HARDLY a day passes without calls from people worried by how the property tax will affect them. They are struggling to pay mortgages; battling negative equity; frustrated by how much they paid in stamp duty; or are beset by all three problems.
Their stories are harrowing but, as I have been discovering, they are not the only ones. “Is it true,” an elderly lady asked me, “that the Revenue Commissioners can go into your bank account to take the property tax?”
“Yes, it is,” I replied.
“Even if the only savings you have there are to pay for your funeral?”
She continued: “Then I pray to God that he keeps me alive to the next election.”
It was a very candid summation of just one more of many flaws in the misleadingly named: Finance (Local Property Tax) (Amendment) Bill 2013. While much of the debate has rightly focused on the problems faced by those at the younger end of the scale, there are very many others who will also find it impossible to pay this ill-judged, badly targeted and wholly ill-timed tax. A property tax that does not recognise people’s ability to pay is not only a blunt instrument: it is totally unworkable.
Unlike Enda Kenny, I won’t go as far as calling it immoral. That was his opinion in 1994 when he declared: “It is morally wrong, unjust and unfair to tax a person’s home.”
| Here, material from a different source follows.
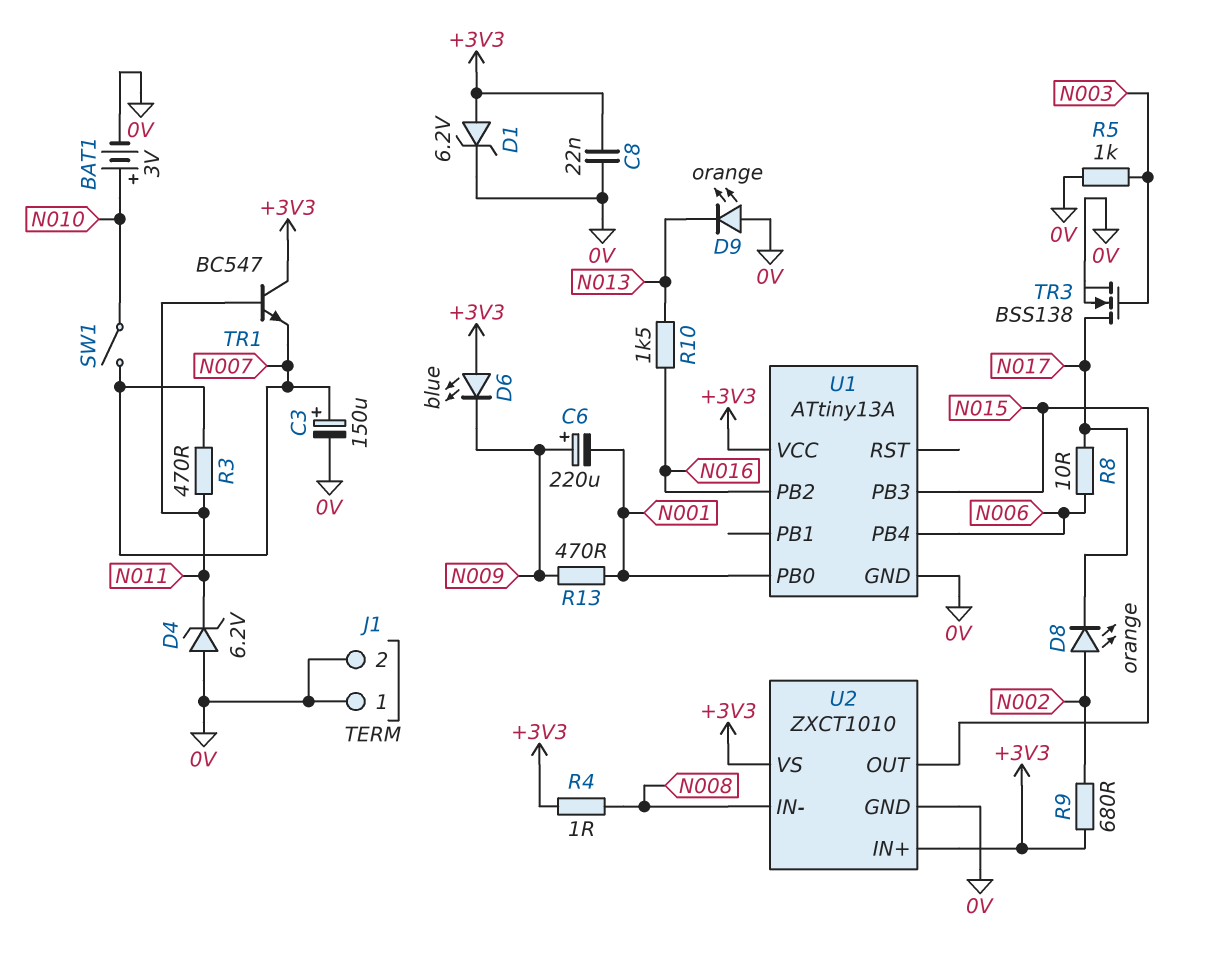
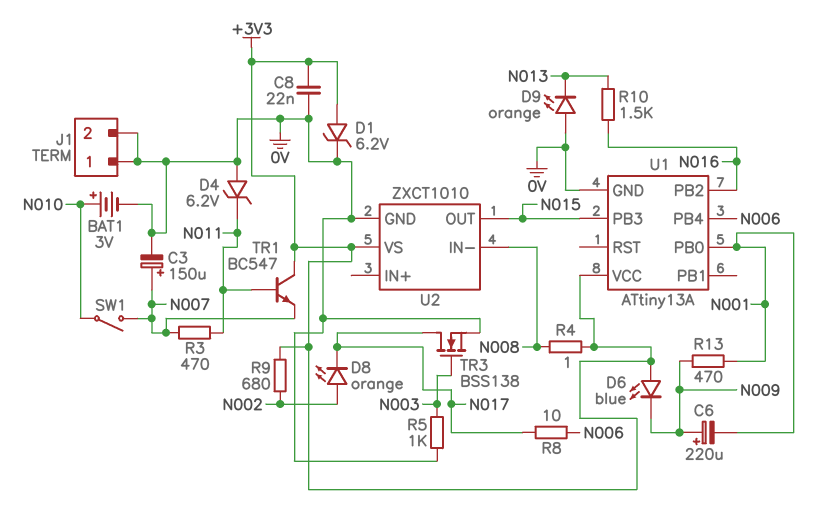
U2 pin IN+: +3V3 -> none

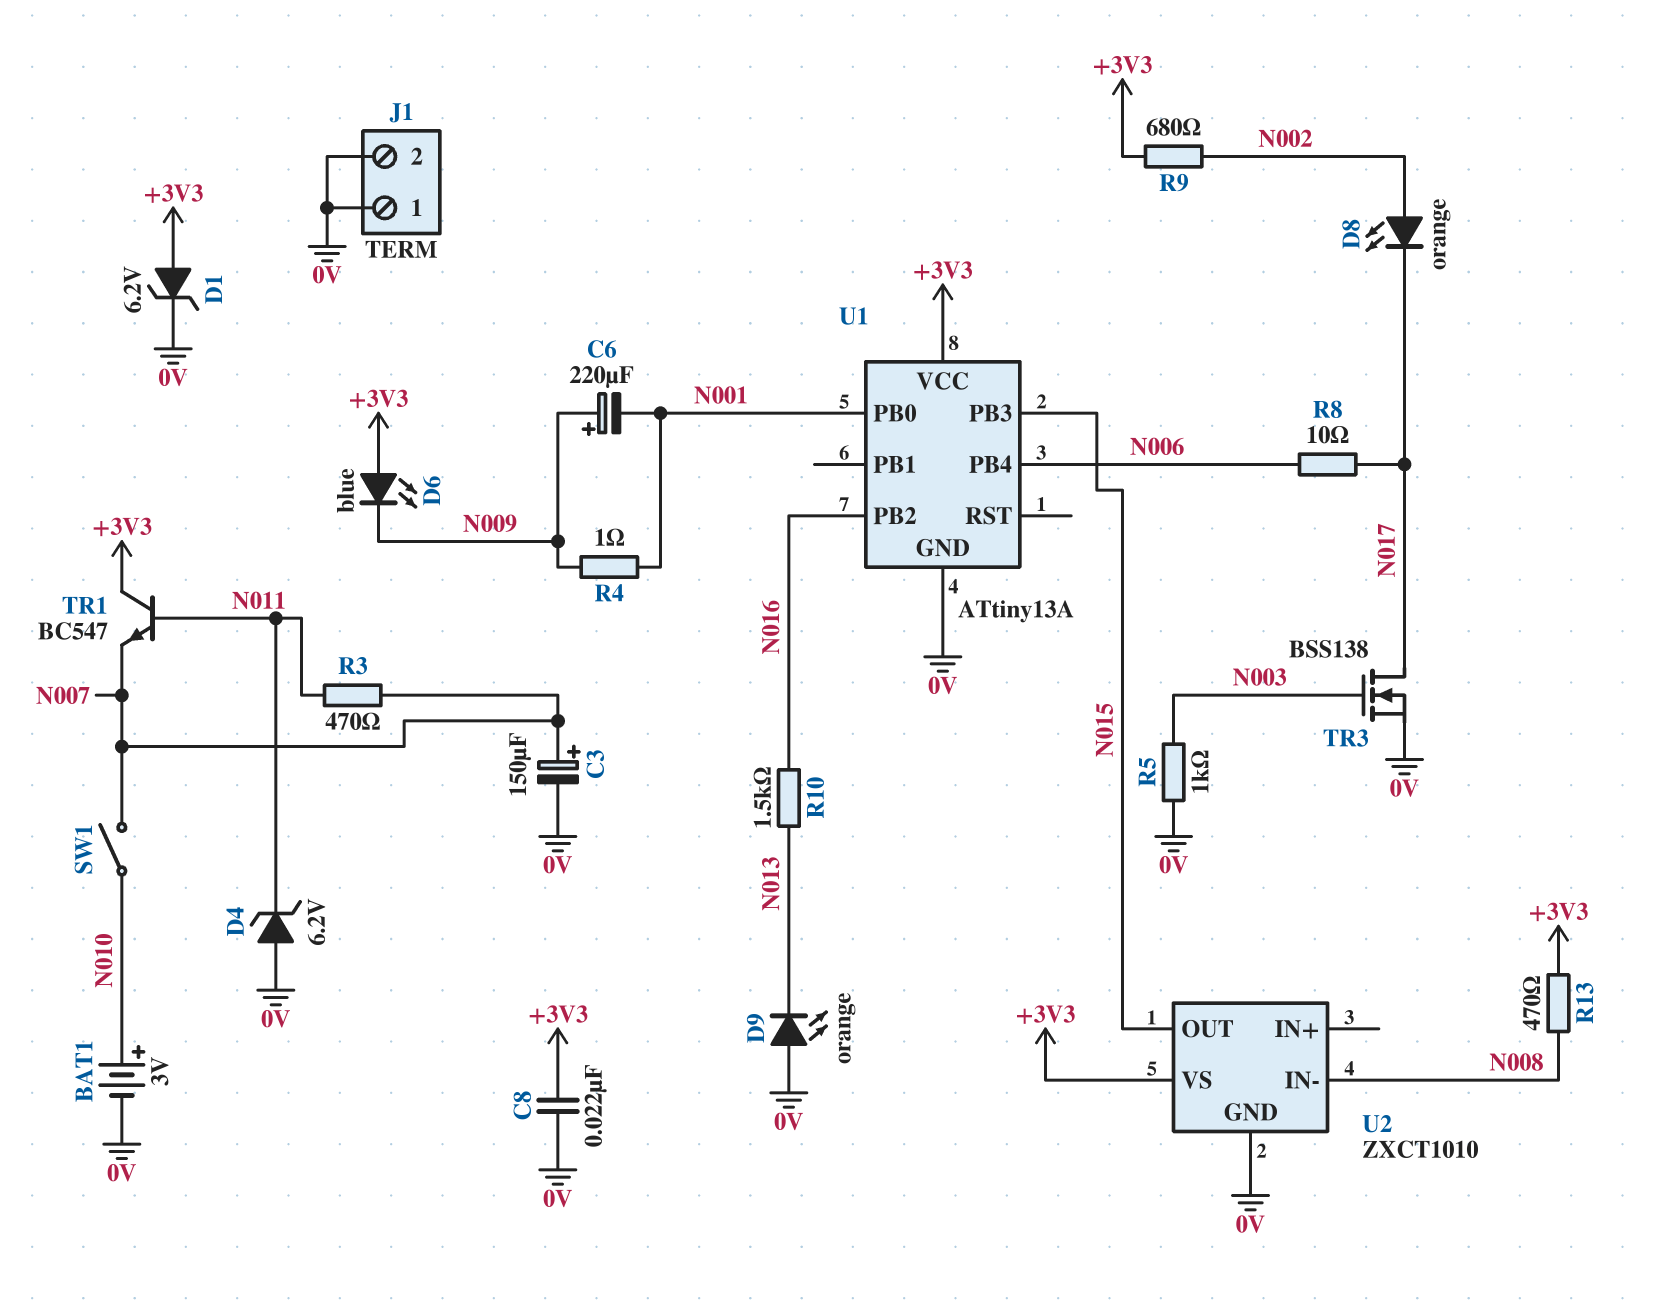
R4: 1 (+3V3, N008) -> 1 (N001, N009)
R13: 470 (N001, N009) -> 470 (+3V3, N008)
But back to this Fine Gael/Labour property tax bill – not only does it disregard means; it also establishes a “snitcher’s” charter. In addition to making it an offence for the seller to undervalue their property, sections 5 and 35 make it an offence for the purchaser not to report them if they suspect they have. Fail to do that and you get landed with a fine of €500.
Do we really want to stitch a snitcher’s charter into our tax code? How does this sit with the Revenue’s commitment that: “you can expect to be treated as honest in your dealings with Revenue unless there is clear reason to believe otherwise.”
But the flaws don’t end with this. While Government TDs enthusiastically pat themselves on the back for exempting houses owned by charities and homes blighted by pyrite, did it ever occur to them that no one with the slightest cop on would have included those in the first place?
As for the supposed deferrals, how much of a relief is a “deferral” that carries a 4 per cent per annum interest rate?
Not only is it not a genuine deferral, the Section 133 provisions are so convoluted as to render them worthless. To quote the explanatory memorandum, it: “. . .provides for the possibility of a deferral for liable persons who cannot without excessive hardship pay local property tax . . . as a consequence of a significant and unexpected financial loss or expense”.
But how can you prove this? If a pensioner has to pay out €2,000 in 2014 for a boiler replacement, does this qualify as a significant and unexpected expense?
If it does, then does the Government expect that they will be able to pay the tax on the double the following year, plus an extra 4 per cent? If they can’t do that and need another deferral, then how does it expect them to pay on the treble the following year plus an extra 12 per cent?
It is a recipe for permanent debt. You can only conclude that the FG/Lab approach to property tax is that there is no such thing as an inability to pay. Small wonder they want to keep the Dail debate as short as possible.